Sequence Logo Graphs


In CLC's workbenches there are a number of alignment-specific view options in the Alignment info preference group. One option is displaying a "sequence logo". The sequence logo displays the information content of all positions in the alignment as residues or nucleotides stacked on top of each other.

The sequence logo provides a far more detailed view of the alignment than the conservation view.

Sequence logos can help identify protein binding sites on DNA sequences but can also aid to identify conserved residues in aligned domains of protein sequences and a wide range of other applications.

Each position of the alignment and consequently the sequence logo, shows the sequence information in a computed score based on Shannon entropy [Schneider and Stephens, 1990]. The height of the individual letters represents the sequence information content in that particular position of the alignment.

A sequence logo is also a much better visualization tool than a simple consensus sequence. An example is for instance an alignment where a particular residue is found in one position in 70% of the sequences.

If a consensus sequence were to be defined it would typically only display the single residue with 70% coverage.

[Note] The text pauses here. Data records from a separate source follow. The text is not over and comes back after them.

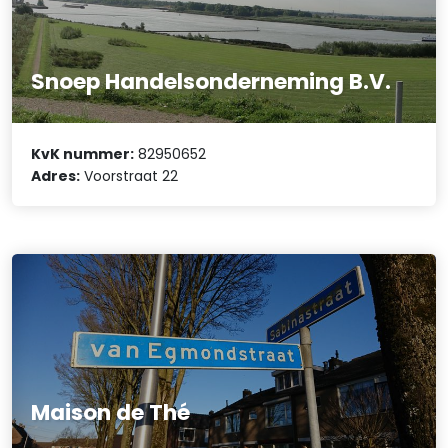
Snoep Handelsonderneming B.V.
KvK nummer:
82950652
Adres:
Voorstraat 22
Maison de Thé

In the figure above, an ungapped alignment of 11 E. coli start codons including flanking regions are shown.

In this example, a consensus sequence would only display ATG as the start codon in position 1, but looking at the sequence logo it is seen that a GTG is also allowed as a start codon.

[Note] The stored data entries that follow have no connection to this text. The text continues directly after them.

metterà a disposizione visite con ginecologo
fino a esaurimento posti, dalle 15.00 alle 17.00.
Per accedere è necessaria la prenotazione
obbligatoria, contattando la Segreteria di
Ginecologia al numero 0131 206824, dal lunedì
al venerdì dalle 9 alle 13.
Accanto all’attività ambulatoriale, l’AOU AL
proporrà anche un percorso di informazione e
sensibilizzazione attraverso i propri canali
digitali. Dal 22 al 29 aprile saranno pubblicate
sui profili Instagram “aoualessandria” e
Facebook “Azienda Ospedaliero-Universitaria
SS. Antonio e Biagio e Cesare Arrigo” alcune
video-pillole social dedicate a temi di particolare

These options are available:

  • Foreground color. Colors the letters using a gradient according to the information content of the alignment column.
  • Background color. Sets a background color of the residues using a gradient in the same way as described above.
  • Graph on/off. Displays sequence logo at the bottom of the alignment.
  • Height.
  • Color. The sequence logo can be displayed in black or Rasmol colors. For protein alignments, a polarity color scheme is also available, where hydrophobic residues are shown in black color, hydrophilic residues as green, acidic residues as red and basic residues as blue.